Симадзаки Тосон - Нарушенный завет
Как-то утром отец снова отправился на поиски быка. Всегда, когда он уходил далеко, он непременно прихватывал с собой еду и инструменты: пилу, топорик, серп. На этот раз отец почему-то не взял с собой ничего. Прошёл день, пора было отцу возвращаться, но его всё не было. Помощник отца забеспокоился. Когда же, отправившись в загон, чтобы дать коровам соль, он увидел там быка с окровавленными рогами, то перепугался и стал сзывать на помощь крестьян. Сообща удалось поймать и привязать быка; животное, вероятно от усталости, почти не сопротивлялось. Помощник кинулся искать отца и в конце концов набрёл на него: отец лежал без сознания в зарослях тростника у подножия холма и тихо стонал. Взвалив отца на плечи, он отнёс его в сторожку. Рана была так глубока, что спасти его уже ничто не могло.
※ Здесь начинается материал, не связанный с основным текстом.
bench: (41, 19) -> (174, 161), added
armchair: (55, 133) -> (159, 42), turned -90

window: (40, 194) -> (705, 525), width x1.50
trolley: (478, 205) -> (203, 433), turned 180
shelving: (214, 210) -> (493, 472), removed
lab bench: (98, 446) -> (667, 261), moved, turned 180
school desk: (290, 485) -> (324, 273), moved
Когда дали знать о случившемся дяде и он прибежал в сторожку, отец был ещё жив. Он испустил последний вздох вчера, в десять часов вечера. Сегодня соседи собрались в сторожке на пастбище, чтобы провести ночь около покойного. Все ждали приезда Усимацу.
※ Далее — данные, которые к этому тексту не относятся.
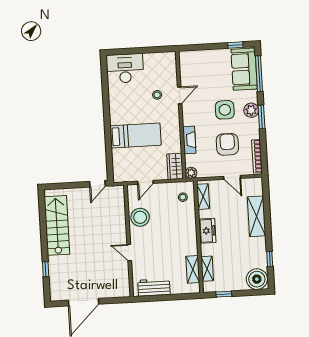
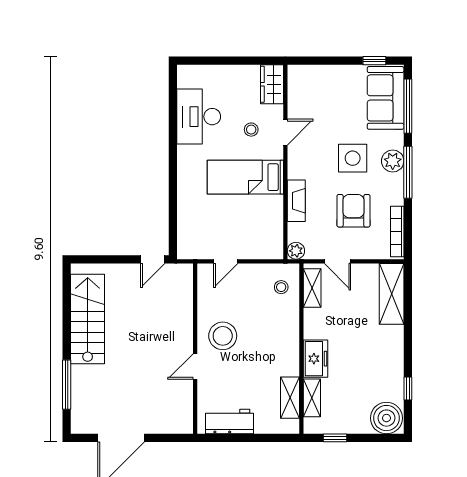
desk: (125, 68) -> (199, 117), moved, turned -90
window: (262, 117) -> (408, 172), width x1.44
bed: (136, 135) -> (245, 177), moved, turned 180
wardrobe: (175, 166) -> (272, 84), moved
door: (232, 177) -> (338, 261), moved
shelving: (257, 216) -> (392, 294), moved
stool: (140, 217) -> (223, 336), moved
freezer: (207, 231) -> (316, 359), moved
door: (129, 253) -> (195, 367), hinge flipped
window: (46, 269) -> (67, 385), width x2.17

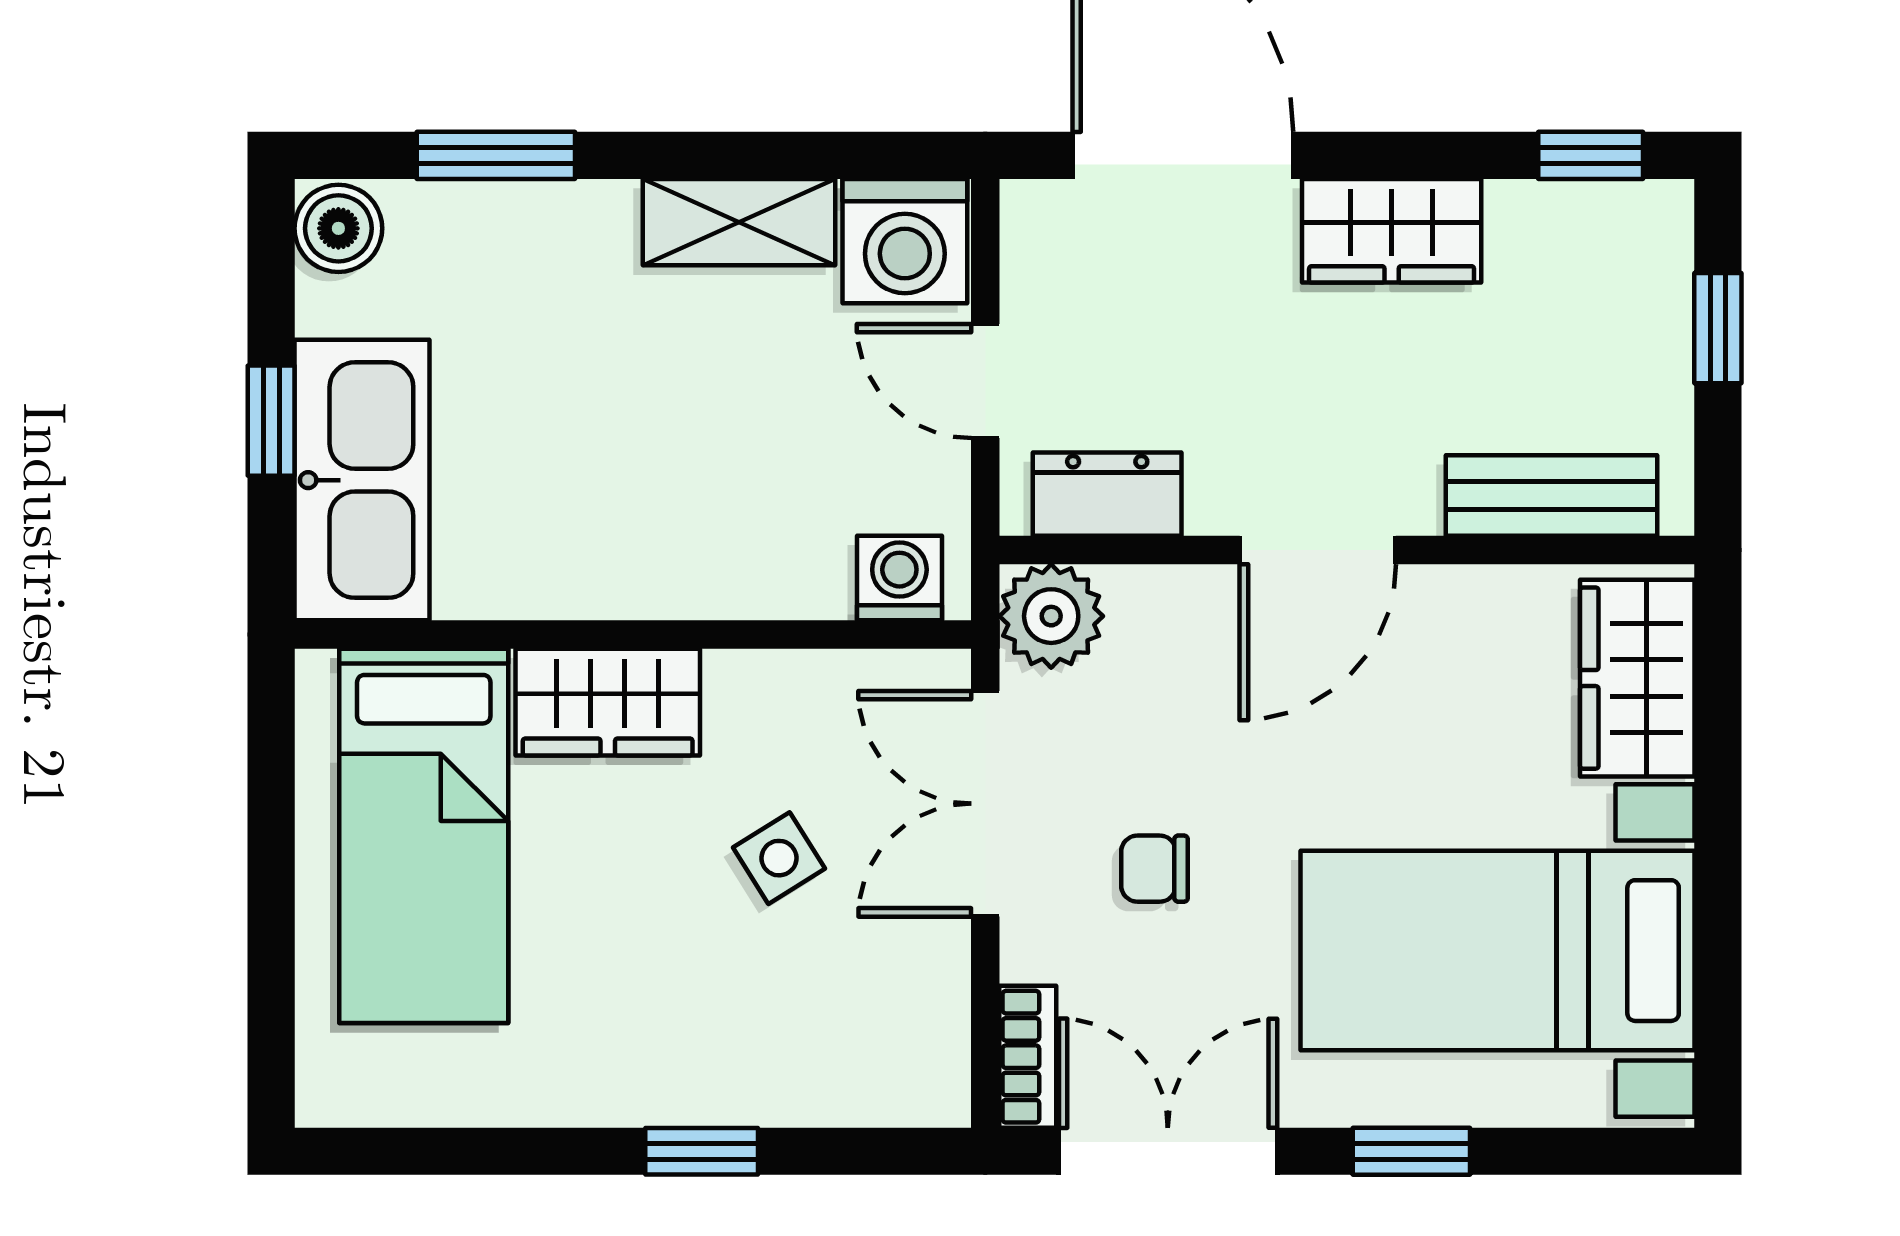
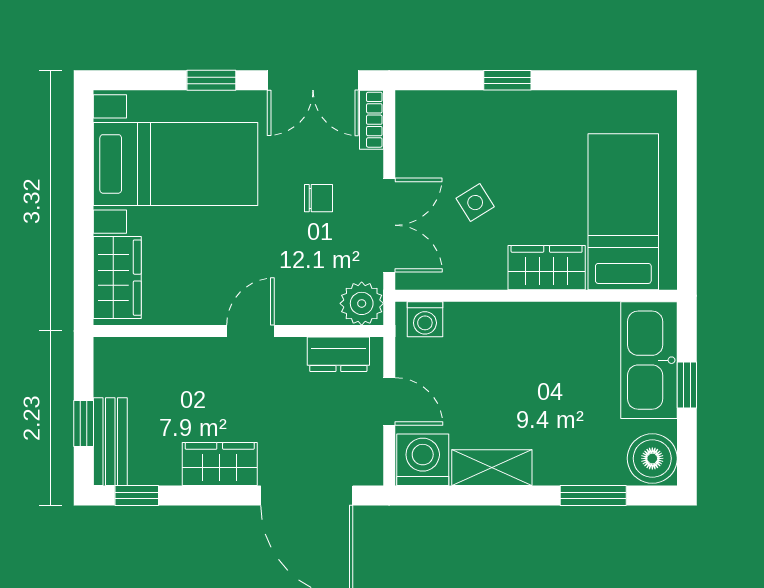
boiler: (338, 228) -> (652, 458), width x1.36, depth x1.36
bench: (1551, 496) -> (110, 442), moved, turned 90
door: (1318, 550) -> (251, 331), width x0.73

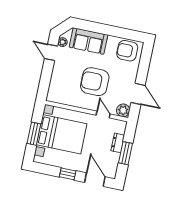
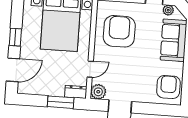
armchair: (95, 82) -> (119, 31), moved
dresser: (118, 143) -> (76, 92), moved
window: (125, 153) -> (61, 102), moved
— Вот оно как… — сказал с печальным вздохом дядя и посмотрел на Усимацу. — Я спрашивал брата, не хочет ли он что-нибудь тебе передать. Он хоть очень страдал, но был в памяти. «Я пастух, и мне суждено было принять смерть от быка. Что я могу сказать? Одна у меня забота на сердце — Усимацу. Я жил и трудился ради него. Когда-то я твёрдо ему кое-что наказал. Прошу, когда Усимацу приедет, скажи ему только одно: «Не забывай!..»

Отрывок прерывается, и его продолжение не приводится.